------ Document segment ------

ScaleCamp on the Friday meant that development work didn't properly kick off until Monday morning. The bulk of the work was performed by two server-side developers, one client-side developer, one designer and one QA on Monday, Tuesday and Wednesday. The Guardian operations team deftly handled our EC2 configuration and deployment, and we had some extra help on the day from other members of the technology department. After launch we also had a number of journalists helping highlight discoveries and dig through submissions.

The system was written using Django, MySQL (InnoDB), Redis and memcached.

Asking the right question

The biggest mistake we made the first time round was that we asked the wrong question. We tried to get our audience to categorise documents as either "claims" or "receipts" and to rank them as "not interesting", "a bit interesting", "interesting but already known" and "someone should investigate this". We also asked users to optionally enter any numbers they saw on the page as categorised "line items", with the intention of adding these up later.

The line items, with hindsight, were a mistake. 400,000 documents makes for a huge amount of data entry and for the figures to be useful we would need to confirm their accuracy. This would mean yet more rounds of crowdsourcing, and the job was so large that the chance of getting even one person to enter line items for each page rapidly diminished as the news story grew less prominent.

The categorisations worked reasonably well but weren't particularly interesting - knowing if a document is a claim or receipt is useful only if you're going to collect line items. The "investigate this" button worked very well though.

We completely changed our approach for the new system. We dropped the line item task and instead asked our users to categories each page by applying one or more tags, from a small set that our editors could control. This gave us a lot more flexibility - we changed the tags shortly before launch based on the characteristics of the documents - and had the potential to be a lot more fun as well. I'm particularly fond of the "hand-written" tag, which has highlighted some lovely examples of correspondence between MPs and the expenses office.

Sticking to an editorially assigned set of tags provided a powerful tool for directing people's investigations, and also ensured our users didn't start creating potentially libelous tags of their own.

Breaking it up in to assignments

For the first project, everyone worked together on the same task to review all of the documents. This worked fine while the document set was small, but once we had loaded in 400,000+ pages the progress bar become quite depressing.

------

(Tasks):
1 - Revise the expenses crowdsourcing text from "The biggest mistake" to "these up later.", putting "invoices" in place of "receipts".
2 - Summarize the expenses crowdsourcing text in two sentences.
Work only from the expenses crowdsourcing text.

------ Listed records ------

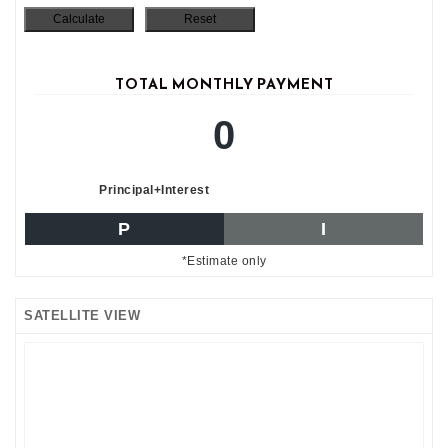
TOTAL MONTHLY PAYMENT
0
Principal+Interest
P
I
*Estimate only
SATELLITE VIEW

------
------ Listed records ------

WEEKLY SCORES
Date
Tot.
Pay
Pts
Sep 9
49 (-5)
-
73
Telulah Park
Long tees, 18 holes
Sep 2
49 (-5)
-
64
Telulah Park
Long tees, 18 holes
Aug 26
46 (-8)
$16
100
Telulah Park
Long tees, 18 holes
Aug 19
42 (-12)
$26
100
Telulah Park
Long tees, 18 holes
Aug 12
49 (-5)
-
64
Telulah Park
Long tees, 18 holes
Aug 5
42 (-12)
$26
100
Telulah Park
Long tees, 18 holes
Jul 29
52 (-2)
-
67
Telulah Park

------

(Results in order):
1 -
The biggest mistake we made the first time round was that we asked the wrong question. We tried to get our audience to categorise documents as either "claims" or "invoices" and to rank them as "not interesting", "a bit interesting", "interesting but already known" and "someone should investigate this". We also asked users to optionally enter any numbers they saw on the page as categorised "line items", with the intention of adding these up later.

2 - The team's first system asked users the wrong question, having them categorize documents as claims or receipts, rank how interesting they were and enter line items, and the line items proved a mistake. The new system, built with Django, MySQL, Redis and memcached, dropped line items and instead had users tag each page from a small set controlled by editors, which gave more flexibility, helped direct investigations and kept users from creating potentially libelous tags.